104   Cover Page Interactive Data File (embedded within the Inline XBRL document).

 

 

 

 

SIGNATURES

 

Pursuant to the requirements of the Securities Exchange Act of 1934, the registrant has duly caused this report to be signed on its behalf by the undersigned hereunto duly authorized.

 

Date: March 3, 2026

 

  PLAINS ALL AMERICAN PIPELINE, L.P.
   
  By: PAA GP LLC, its general partner
  By: Plains AAP, L.P., its sole member
  By: Plains All American GP LLC, its general partner

 

 By: /s/ Richard McGee
 Name: Richard McGee
 Title: Executive Vice President and General Counsel

 

 

 

FAQ

What did Plains All American Pipeline (PAA) change in its credit facilities?

Plains All American Pipeline amended its main revolving and hedged inventory credit facilities to substitute Plains Canada Liquid Pipelines ULC as a borrower, replacing Plains Midstream Canada ULC, while keeping overall commitments, maturity dates, pricing, covenants and other key economic terms the same.

Did Plains All American Pipeline (PAA) change borrowing capacity with these amendments?

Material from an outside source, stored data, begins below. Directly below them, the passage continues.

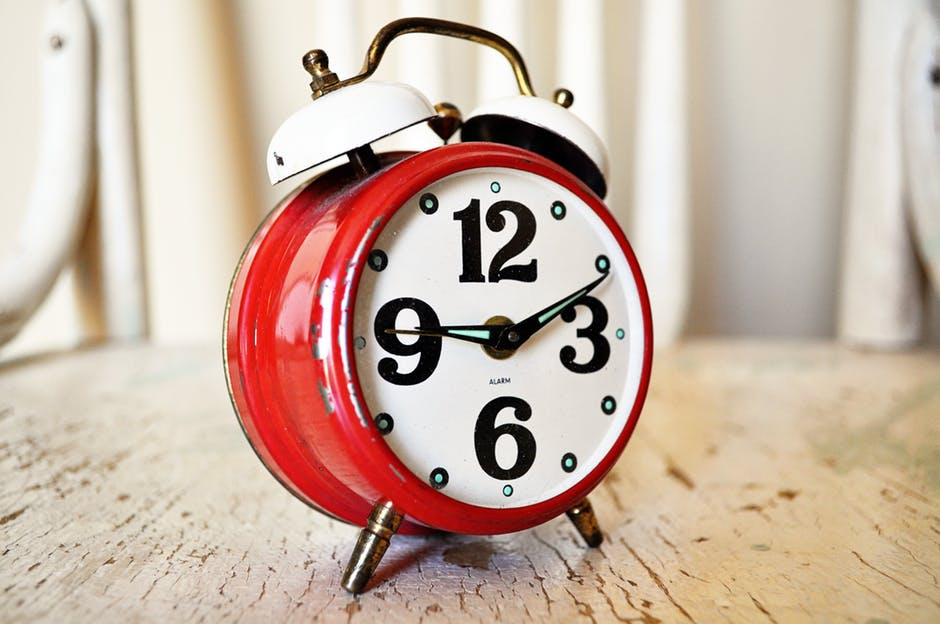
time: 9:10
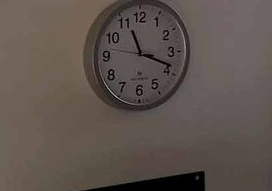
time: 11:18
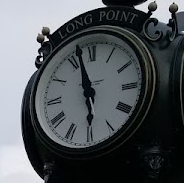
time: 5:57
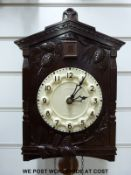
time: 3:05
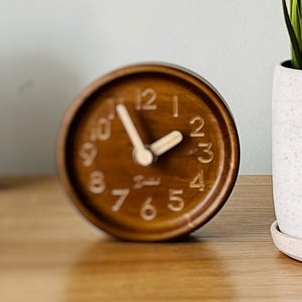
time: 1:55
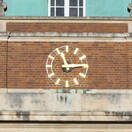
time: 11:13
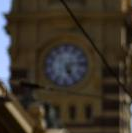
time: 5:13
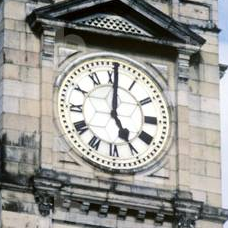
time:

The company states the amendments did not change aggregate lender commitments. This means the overall borrowing capacity under the revolving credit facility and the hedged inventory facility remains the same, even though the specific Canadian borrowing entity and related collateral arrangements were updated.

How do the amendments affect Plains Midstream Canada ULC under PAA’s facilities?

All commitments to extend credit to Plains Midstream Canada ULC were terminated and it was released from obligations under the loan documents. For the hedged inventory facility, any liens on collateral granted by Plains Midstream Canada ULC were also released as part of the borrower substitution.

What obligations did Plains Canada Liquid Pipelines ULC assume under PAA’s facilities?

Plains Canada Liquid Pipelines ULC agreed to be bound by the existing credit agreements as if originally a borrower. Under the hedged inventory facility, it also joined the security documents and granted a security interest in the described collateral supporting obligations under that facility.

Does Plains All American Pipeline (PAA) still guarantee the hedged inventory facility?

Yes. The amendments include ratifications confirming that Plains All American Pipeline’s guaranty of borrower obligations under the hedged inventory facility remains in full force and effect, indicating the parent’s guarantee support continues despite the change in the Canadian borrowing entity.

Are there new financial covenants in PAA’s amended credit agreements?

The company indicates the amendments did not change covenants or other material economic terms. This suggests existing covenant structures under both the revolving credit agreement and the hedged inventory credit agreement remain in place after the borrower substitution and related technical updates.